+++ Passage provided

# Aldi Apple Juice Sg?



## Drew (2/9/12)

I've gone into my latest batch of Cider a bit casually. 

I am planning on halting the fermentation to get a sweet cider (by kegging and fridging).

I didn't take an SG - I figured I could calculate it. But now I see there's 11 grams of sugar per 100 ml....which would be 1.110 SG unless I'm having a blonde moment. I was fairly certain previously that 1.050 was a more typical juice figure.

I'm using the Aldi Westcliff apple juice.

Can anyone save my sanity by telling me where I'm getting this wrong?


----------



## troopa (2/9/12)

Drew said:


> I've gone into my latest batch of Cider a bit casually.
> 
> I am planning on halting the fermentation to get a sweet cider (by kegging and fridging).
> 
> ...



Ive had it as low as 1.043 and up to 1.50 with 1.047-48 being typical


----------



## Drew (2/9/12)

Troopa said:


> Ive had it as low as 1.043 and up to 1.50 with 1.047-48 being typical



Sweet, at least the number I've got is about right.

But it blows what I know about SG out of the water. I thought every point above 1.000 was literally 1 gram / litre of sugar... :huh:


----------



## ash2 (2/9/12)

Drew what is your recipe


----------



## Drew (2/9/12)

ash2 said:


> Drew what is your recipe



12 litres apple juice
cy17 yeast

750ml strawberry syrup to be added at fridging stage


----------



## manticle (2/9/12)

Drew said:


> I've gone into my latest batch of Cider a bit casually.
> 
> I am planning on halting the fermentation to get a sweet cider (by kegging and fridging).
> 
> ...



You might be confusing your scale with brix which is 1g sucrose per 100mL water = 1 degree, making yours 11 Brix which equals about 1.045 if I haven't cocked it up.

Seems more reasonable anyway.


----------



## Batz (2/9/12)

Drew said:


> 12 litres apple juice
> cy17 yeast
> 
> 750ml strawberry syrup to be added at fridging stage




Hi Drew,
Do you buy strawberry syrup or make your own?


----------



## Greg.L (2/9/12)

manticle said:


> You might be confusing your scale with brix which is 1g sucrose per 100mL water = 1 degree, making yours 11 Brix which equals about 1.045 if I haven't cocked it up.
> 
> Seems more reasonable anyway.



That seems right. You can convert brix to baume by dividing by 1.8 which gives 6.1 be. That means app. 6.1% abv.


----------



## Drew (3/9/12)

Cheers guys, this is a classic case of reading just enough information to be dangerous. Got my wires a bit crossed.




Batz said:


> Hi Drew,
> Do you buy strawberry syrup or make your own?



I'm going to use Sodastream Strawberry Syrup. It is designed to make just 6 litres of sodastream, but will be using it in the full 12 litres of brew.

Hope it works. I'm trying to alleviate the sticker shock of the keg startup by making something my wife will actually drink.


----------

++++++
+++ Provided records

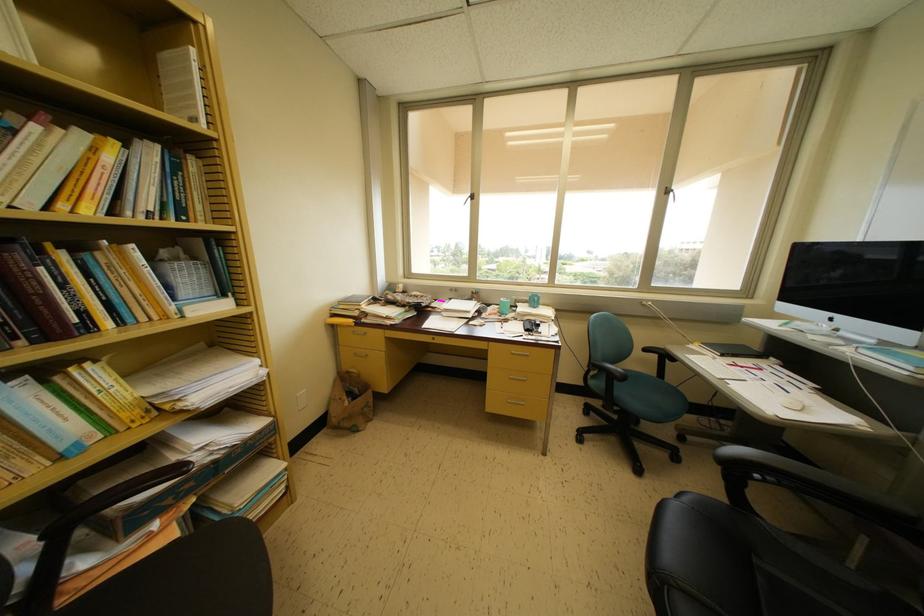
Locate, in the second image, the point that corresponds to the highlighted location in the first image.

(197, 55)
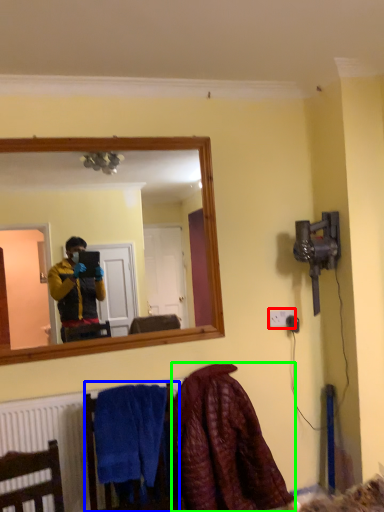
Question: Considering the real-world distances, which object is farthest from electric outlet (highlighted by a red box)? armchair (highlighted by a blue box) or blanket (highlighted by a green box)?

Choices:
 (A) armchair
 (B) blanket

Answer: (A)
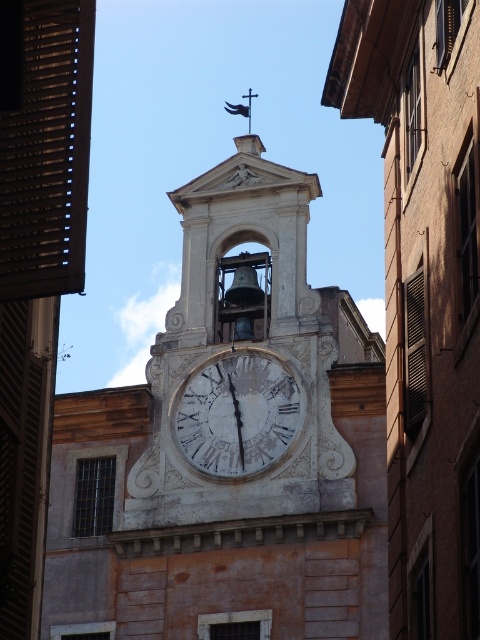
Who is more forward, [194,420] or [260,436]?

Point [260,436]

Is white stone clock at center in front of white marble clock at center?

Yes, it is.

The width and height of the screenshot is (480, 640). Describe the element at coordinates (228, 445) in the screenshot. I see `white stone clock at center` at that location.

Where is `white stone clock at center`? white stone clock at center is located at coordinates (228, 445).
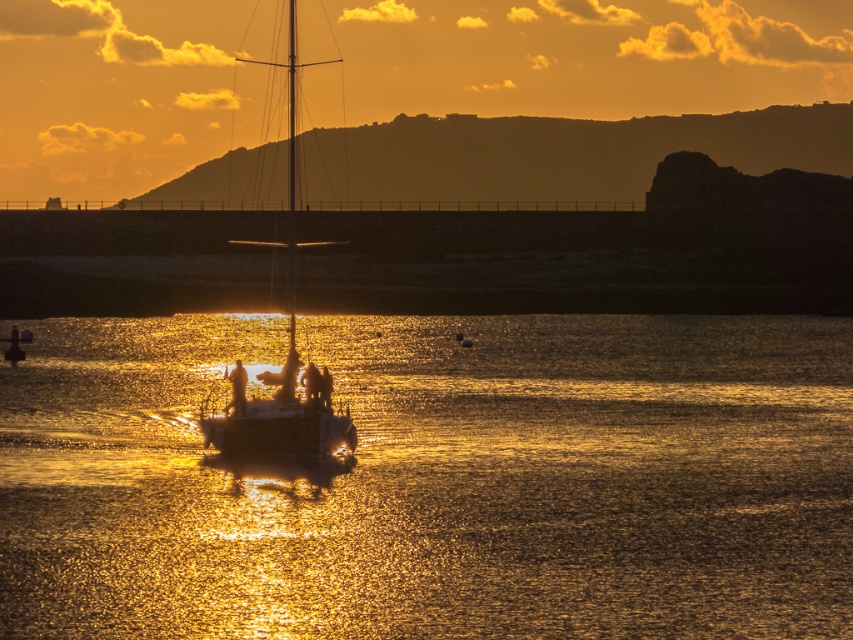
Based on the photo, you are standing on the shore looking at the sunset scene. There is a glistening water at center and a smooth skin person at center. Which object is higher in the image?

The glistening water at center is taller than the smooth skin person at center.

Based on the photo, you are standing at the edge of the water in the sunset scene and see two points marked in the image. Which point, point [339,438] or point [316,397], is closer to you?

Point [339,438] is closer to the viewer than point [316,397].

You are standing at the edge of the water and want to take a photo of both the glistening water at center and the smooth skin person at center. Which object is wider in the frame?

The glistening water at center might be wider than smooth skin person at center.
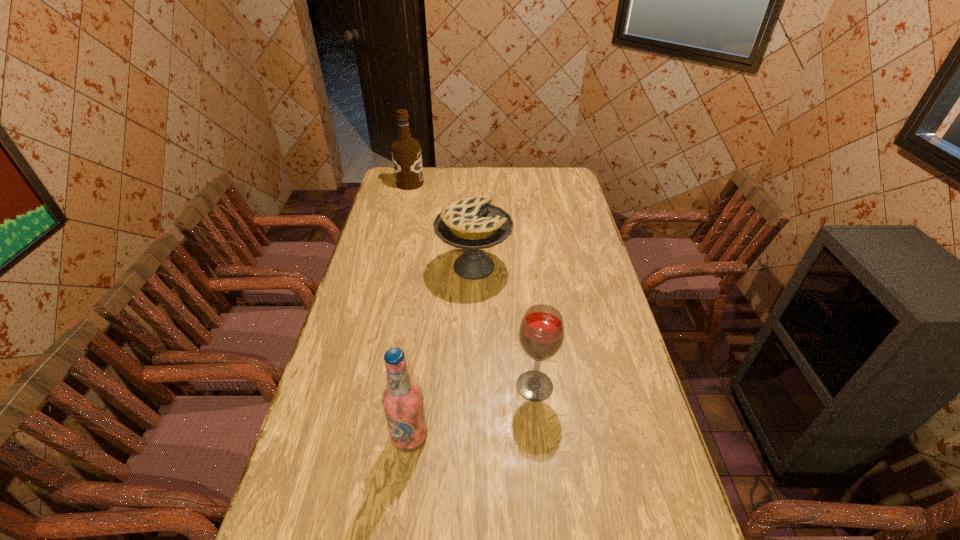
This screenshot has width=960, height=540. What are the coordinates of `the farthest object` in the screenshot? It's located at [x=406, y=153].

This screenshot has width=960, height=540. I want to click on the farthest alcohol, so click(406, 153).

Find the location of `the nearest object`. the nearest object is located at coordinates (x=402, y=399).

In order to click on the nearest alcohol in this screenshot , I will do `click(402, 399)`.

I want to click on the rightmost alcohol, so click(541, 333).

You are a GUI agent. You are given a task and a screenshot of the screen. Output one action in this format:
    pyautogui.click(x=<x>, y=<y>)
    Task: Click on the third farthest object
    The image size is (960, 540).
    Given the screenshot: What is the action you would take?
    pyautogui.click(x=541, y=333)

In order to click on pie in this screenshot , I will do `click(473, 223)`.

At what (x,y) coordinates should I click in order to perform the action: click on vacant point located 0.230m on the label of the leftmost alcohol. Please return your answer as a coordinate pair (x, y). This screenshot has height=540, width=960. Looking at the image, I should click on (470, 183).

Locate an element on the screen. The height and width of the screenshot is (540, 960). vacant space located on the back of the nearest object is located at coordinates (425, 314).

Locate an element on the screen. This screenshot has height=540, width=960. vacant space located 0.130m on the right of the shortest alcohol is located at coordinates (599, 386).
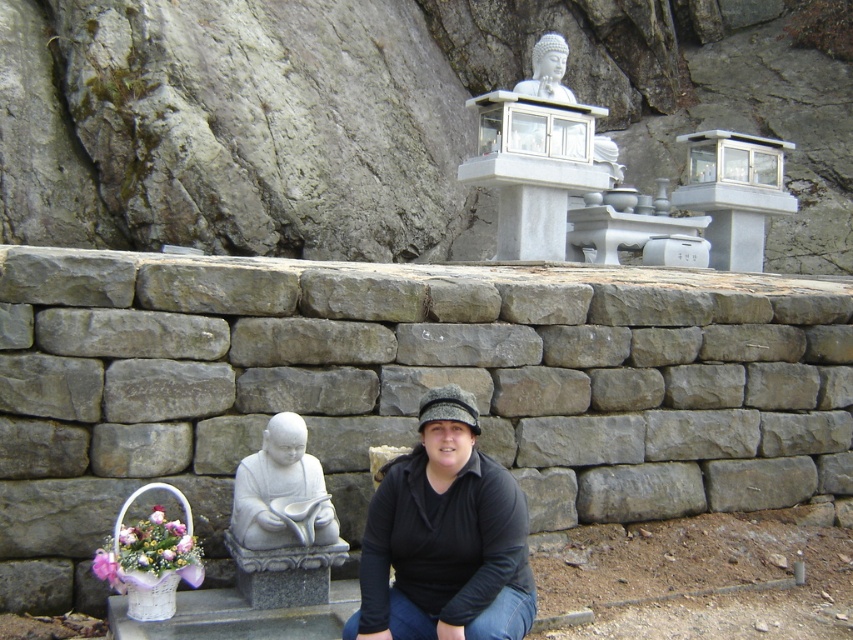
Question: Which object is the closest to the white stone statue at upper center?

Choices:
 (A) black fabric squat at center
 (B) white stone statue at lower left

Answer: (B)

Question: Does black fabric squat at center appear over white stone statue at lower left?

Choices:
 (A) yes
 (B) no

Answer: (B)

Question: Which of these objects is positioned closest to the black fabric squat at center?

Choices:
 (A) white stone statue at lower left
 (B) white stone statue at upper center

Answer: (A)

Question: Does black fabric squat at center appear on the right side of white stone statue at lower left?

Choices:
 (A) yes
 (B) no

Answer: (A)

Question: Is white stone statue at lower left smaller than white stone statue at upper center?

Choices:
 (A) yes
 (B) no

Answer: (A)

Question: Among these points, which one is farthest from the camera?

Choices:
 (A) (282, 525)
 (B) (538, 44)
 (C) (479, 470)

Answer: (B)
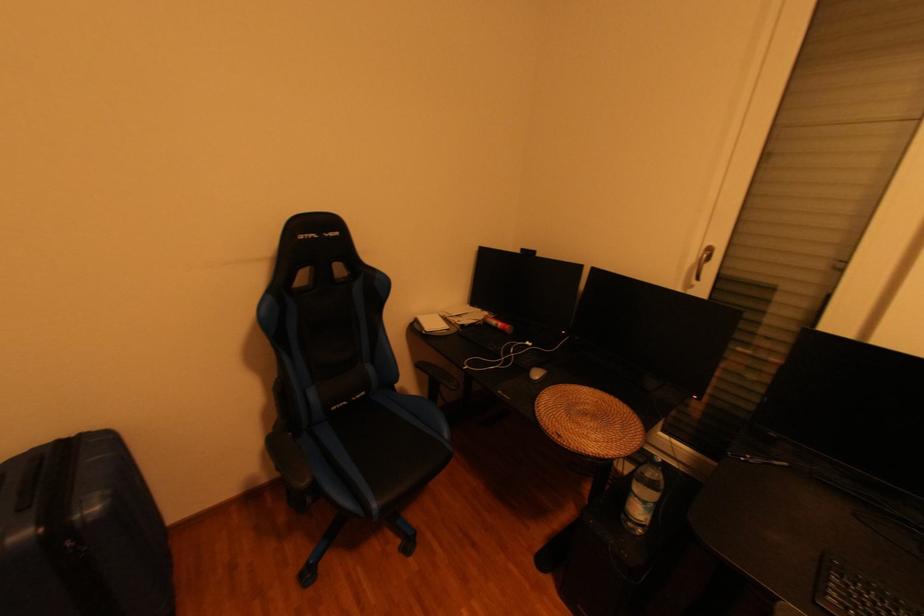
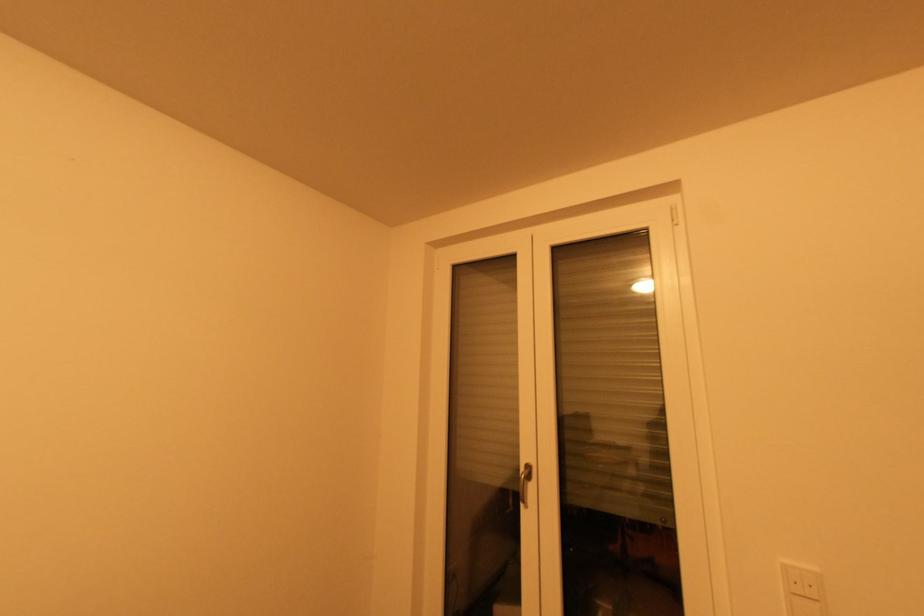
Question: Based on the continuous images, in which direction is the camera rotating? Reply with the corresponding letter.

Choices:
 (A) Left
 (B) Right
 (C) Up
 (D) Down

Answer: (B)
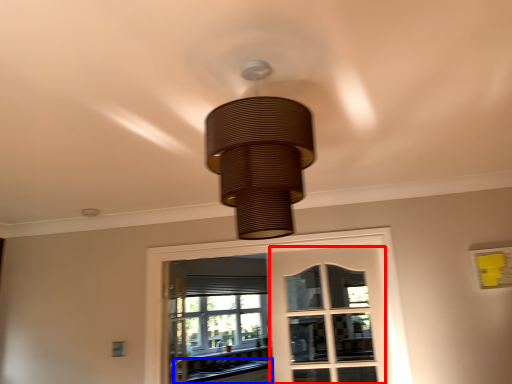
Question: Which object appears closest to the camera in this image, screen door (highlighted by a red box) or counter top (highlighted by a blue box)?

Choices:
 (A) screen door
 (B) counter top

Answer: (A)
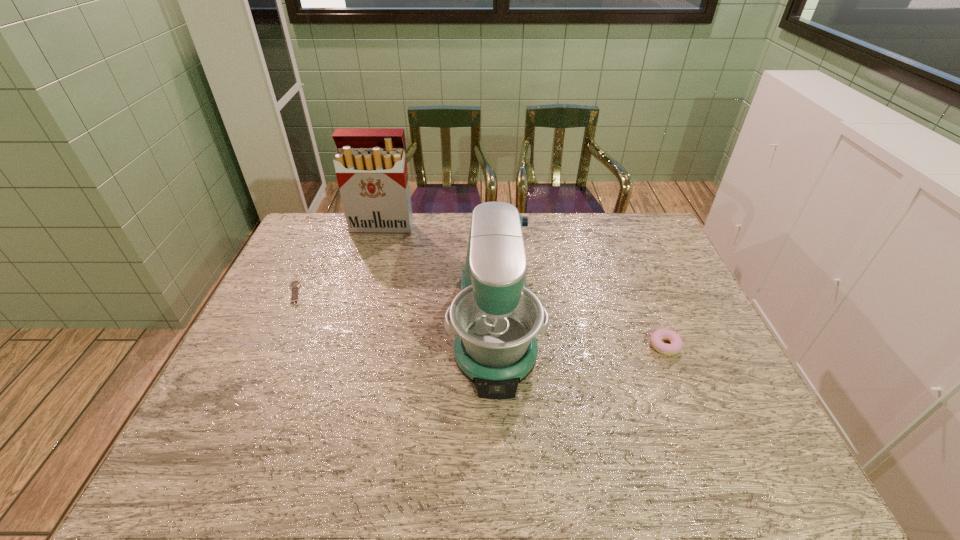
Find the location of a particular element. This screenshot has width=960, height=540. the farthest object is located at coordinates (371, 169).

Where is `the third object from right to left`? The image size is (960, 540). the third object from right to left is located at coordinates (371, 169).

I want to click on the second object from right to left, so click(496, 318).

Find the location of a particular element. The height and width of the screenshot is (540, 960). mixer is located at coordinates (496, 318).

At what (x,y) coordinates should I click in order to perform the action: click on doughnut. Please return your answer as a coordinate pair (x, y). Looking at the image, I should click on [x=657, y=336].

Image resolution: width=960 pixels, height=540 pixels. In order to click on the third tallest object in this screenshot , I will do [657, 336].

Where is `the shortest object`? The width and height of the screenshot is (960, 540). the shortest object is located at coordinates (294, 285).

I want to click on the leftmost object, so click(x=294, y=285).

Identify the location of blank space located 0.130m with the lid open on the third object from right to left. (374, 258).

Locate an element on the screen. vacant point located on the front-facing side of the third object from left to right is located at coordinates coord(499,460).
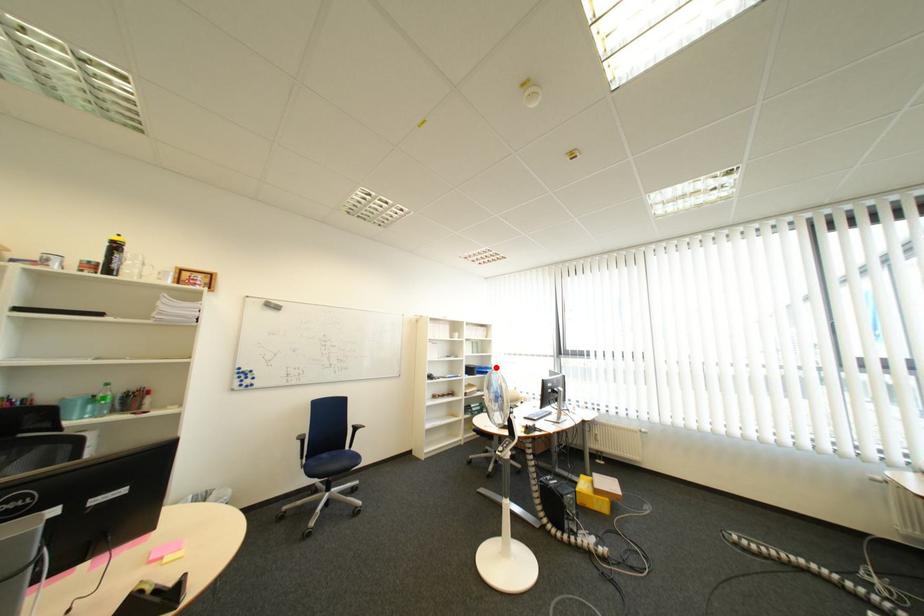
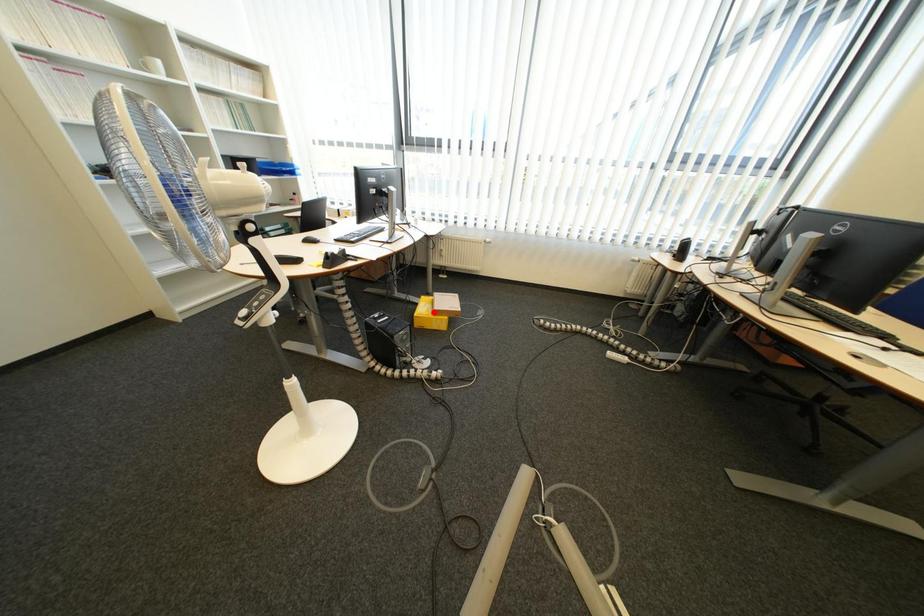
I am providing you with two images of the same scene from different viewpoints. A red point is marked on the first image and another point is marked on the second image. Are the points marked in image1 and image2 representing the same 3D position?

No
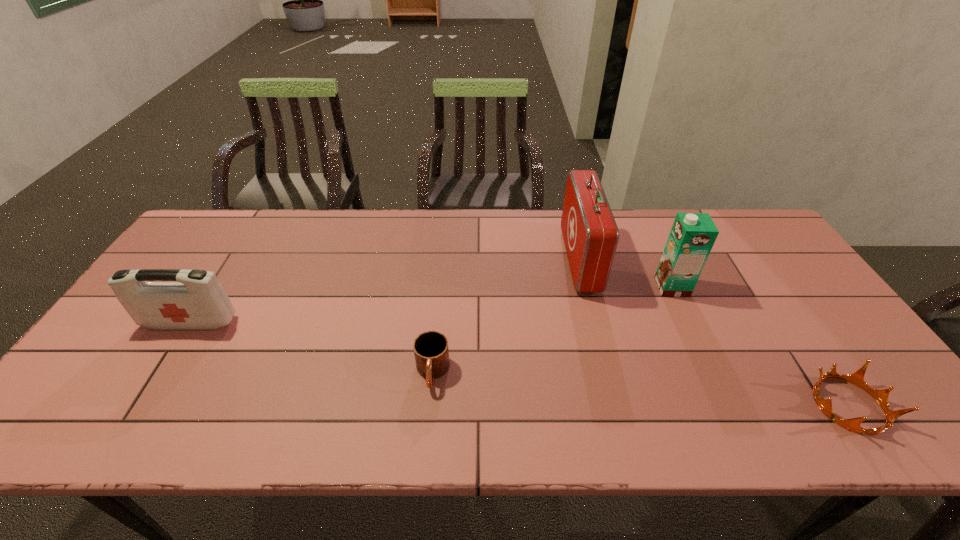
You are a GUI agent. You are given a task and a screenshot of the screen. Output one action in this format:
    pyautogui.click(x=<x>, y=<y>)
    Task: Click on the blank space at the near edge of the desktop
    
    Given the screenshot: What is the action you would take?
    pyautogui.click(x=498, y=415)

Image resolution: width=960 pixels, height=540 pixels. I want to click on vacant space at the right edge of the desktop, so click(x=735, y=261).

What are the coordinates of `free space at the far right corner` in the screenshot? It's located at (765, 241).

Identify the location of vacant region at the near right corner of the desktop. This screenshot has width=960, height=540. (856, 441).

Locate an element on the screen. vacant space that's between the mug and the right first-aid kit is located at coordinates (506, 316).

This screenshot has width=960, height=540. Identify the location of free space between the right first-aid kit and the mug. (506, 316).

You are a GUI agent. You are given a task and a screenshot of the screen. Output one action in this format:
    pyautogui.click(x=<x>, y=<y>)
    Task: Click on the free space between the third object from right to left and the second object from right to left
    This screenshot has height=540, width=960.
    Given the screenshot: What is the action you would take?
    pyautogui.click(x=626, y=273)

At what (x,y) coordinates should I click in order to perform the action: click on blank region between the rightmost object and the second object from right to left. Please return your answer as a coordinate pair (x, y). The width and height of the screenshot is (960, 540). Looking at the image, I should click on (760, 346).

Locate an element on the screen. free space between the taller first-aid kit and the mug is located at coordinates (506, 316).

I want to click on vacant area that lies between the mug and the rightmost object, so click(640, 389).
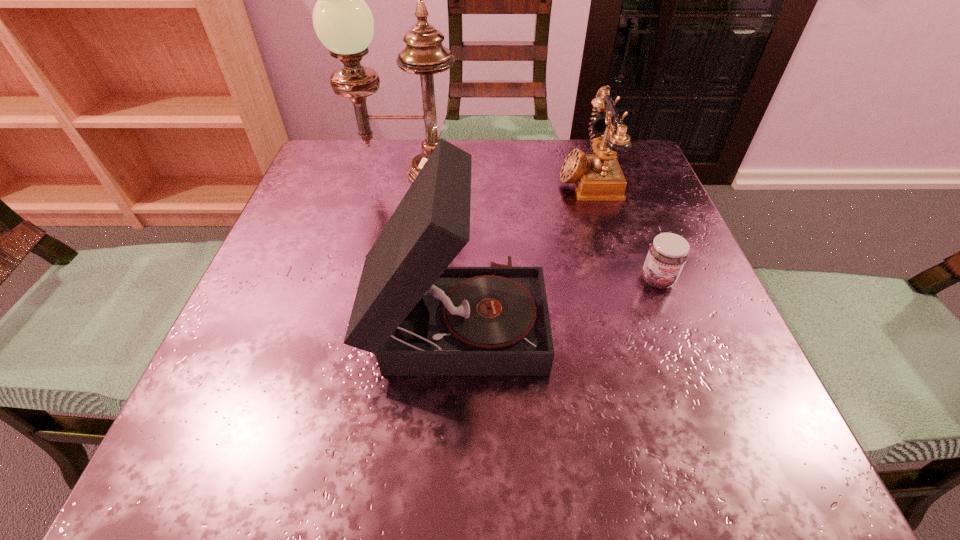
Find the location of a particular element. free location at the right edge is located at coordinates (654, 343).

Image resolution: width=960 pixels, height=540 pixels. I want to click on free space at the far left corner of the desktop, so click(333, 189).

Where is `free space at the far right corner of the desktop`? free space at the far right corner of the desktop is located at coordinates (636, 139).

Where is `vacant position at the near right corner of the desktop`? Image resolution: width=960 pixels, height=540 pixels. vacant position at the near right corner of the desktop is located at coordinates (712, 476).

Identify the location of empty space that is in between the oil lamp and the jam. (532, 227).

Where is `vacant area between the telephone and the oil lamp`? vacant area between the telephone and the oil lamp is located at coordinates (496, 176).

Identify the location of empty location between the third shortest object and the jam. (557, 299).

Find the location of a particular element. Image resolution: width=960 pixels, height=540 pixels. free space between the telephone and the jam is located at coordinates (622, 228).

You are a GUI agent. You are given a task and a screenshot of the screen. Output one action in this format:
    pyautogui.click(x=<x>, y=<y>)
    Task: Click on the free space between the third shortest object and the telephone
    
    Given the screenshot: What is the action you would take?
    pyautogui.click(x=521, y=247)

Locate an element on the screen. The width and height of the screenshot is (960, 540). free point between the jam and the third shortest object is located at coordinates (557, 299).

++++++

(Task set)
a: Summarize the forum thread about Aldi apple juice gravity in two sentences.
b: Find every line in the records that contains the string "highlighted" and copy each one out. Case counts.

(Solutions below)
a: Drew, planning a sweet cider from Aldi Westcliff apple juice, read 11 grams of sugar per 100 ml as a gravity of 1.110, though he expected closer to 1.050, and troopa answered that 1.047-48 is typical. manticle suggested he had confused his scale with Brix, making the juice about 11 Brix or roughly 1.045, and Greg.L agreed and converted that to about 6.1% ABV.

b:
Locate, in the second image, the point that corresponds to the highlighted location in the first image.
Question: Considering the real-world distances, which object is farthest from electric outlet (highlighted by a red box)? armchair (highlighted by a blue box) or blanket (highlighted by a green box)?
Question: Which object appears closest to the camera in this image, screen door (highlighted by a red box) or counter top (highlighted by a blue box)?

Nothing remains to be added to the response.